TEXT PASSAGE

Windows 10 Defender issue/detection I am guessing it has to do with glasswire since it is a fresh install of windows.

1 Like

Also couple of days ago glasswire server was crashed. I just notice icon doesnt look right so i checked it. It made a memory dump on desktop too.


If you go to the top left menu and choose “About”, what version of GlassWire do you have?

Did you use our “Block all” firewall mode?

I have reinstalled everything again so I cant go and choose “About” but I can tell you that it was downloaded directly from glasswire website today. So whatever version is public to day that is the one. 2.2 i think? I was using ask to connect mode.


For even a moment could you have switched to “block all” mode?

Could you email me a screenshot of your firewall so I can see what’s blocked there? It will help me find the cause.

Please include a link to this thread.

Cant help you sorry. All I can say is it was a fresh install of windows 10 updated to latest, no additional applications, detection appeared shortly after switching on the firewall. Nothing was blocked by me.

OK, we will try to recreate the issue. Thanks for your report.


I don’t know if it will help, but I’ve received two different warnings of the same detection. One on Feb 3rd, and another just last night. Here are the details as indicated in my Windows security panel:

Affected Items:
behavior: pid:2828:1937012556366723
process: pid:2828,ProcessStart:132570650589753017
regkeyvalue: HKLM\SYSTEM\ControlSet001\Services\SharedAccess\Parameters\FirewallPolicy\FirewallRules\{DC885274-6863-4465-9991-FC96B9399514}

In both cases I received a warning that remediation was not complete and that I needed to reboot my system in order for the removal to be effective.

EXERCISE DATA

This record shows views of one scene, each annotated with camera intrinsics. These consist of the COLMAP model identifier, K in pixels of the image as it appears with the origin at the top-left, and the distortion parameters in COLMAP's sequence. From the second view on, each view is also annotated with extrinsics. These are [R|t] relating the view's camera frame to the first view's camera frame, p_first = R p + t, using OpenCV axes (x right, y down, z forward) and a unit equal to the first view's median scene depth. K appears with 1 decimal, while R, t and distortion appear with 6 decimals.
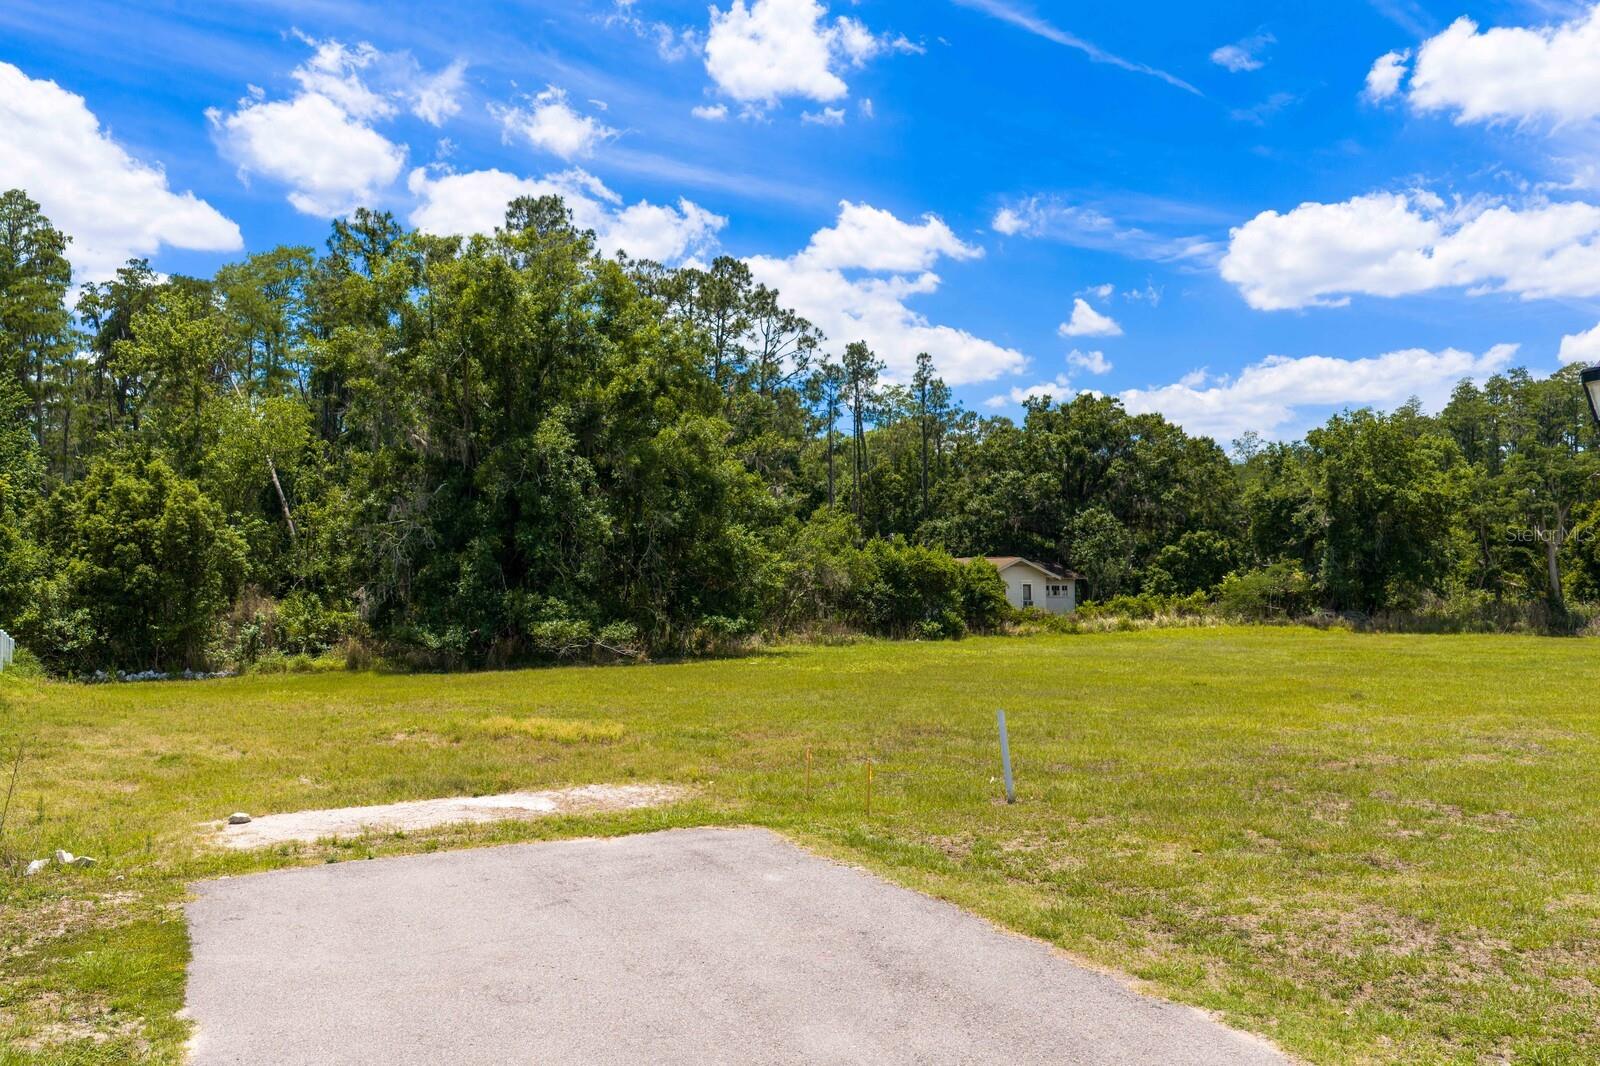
lens RADIAL K [[1328.6, 0, 801.3], [0, 1328.6, 521.8], [0, 0, 1]] dist [0.033557, -0.067444]
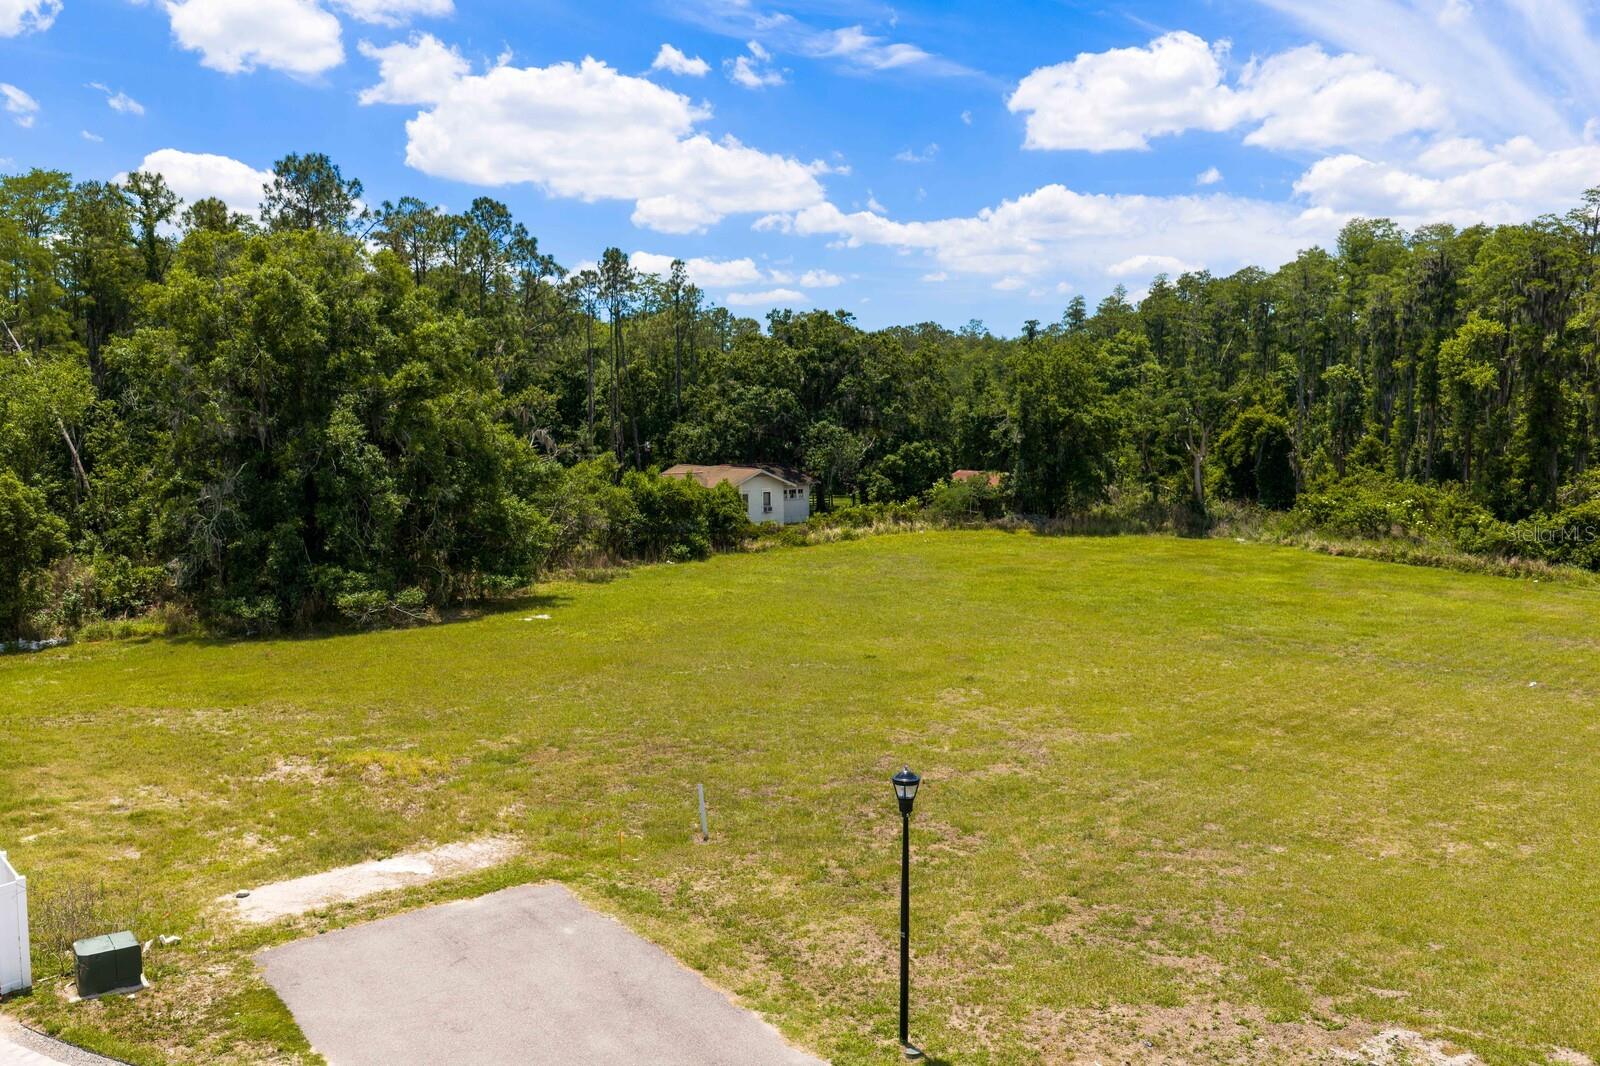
lens RADIAL K [[1328.6, 0, 798.7], [0, 1328.6, 542.3], [0, 0, 1]] dist [0.033557, -0.067444]
pose [[0.984290, -0.017833, 0.175658, -0.003916], [-0.008013, 0.989350, 0.145337, -0.098256], [-0.176379, -0.144461, 0.973664, -0.147132]]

HOW TO COMPLETE THIS TASK
Reproduce the entire Windows Defender detection thread word for word. None of the material is needed for this.

RESPONSE TO THIS TASK
Windows 10 Defender issue/detection I am guessing it has to do with glasswire since it is a fresh install of windows.

1 Like

Also couple of days ago glasswire server was crashed. I just notice icon doesnt look right so i checked it. It made a memory dump on desktop too.


If you go to the top left menu and choose “About”, what version of GlassWire do you have?

Did you use our “Block all” firewall mode?

I have reinstalled everything again so I cant go and choose “About” but I can tell you that it was downloaded directly from glasswire website today. So whatever version is public to day that is the one. 2.2 i think? I was using ask to connect mode.


For even a moment could you have switched to “block all” mode?

Could you email me a screenshot of your firewall so I can see what’s blocked there? It will help me find the cause.

Please include a link to this thread.

Cant help you sorry. All I can say is it was a fresh install of windows 10 updated to latest, no additional applications, detection appeared shortly after switching on the firewall. Nothing was blocked by me.

OK, we will try to recreate the issue. Thanks for your report.


I don’t know if it will help, but I’ve received two different warnings of the same detection. One on Feb 3rd, and another just last night. Here are the details as indicated in my Windows security panel:

Affected Items:
behavior: pid:2828:1937012556366723
process: pid:2828,ProcessStart:132570650589753017
regkeyvalue: HKLM\SYSTEM\ControlSet001\Services\SharedAccess\Parameters\FirewallPolicy\FirewallRules\{DC885274-6863-4465-9991-FC96B9399514}

In both cases I received a warning that remediation was not complete and that I needed to reboot my system in order for the removal to be effective.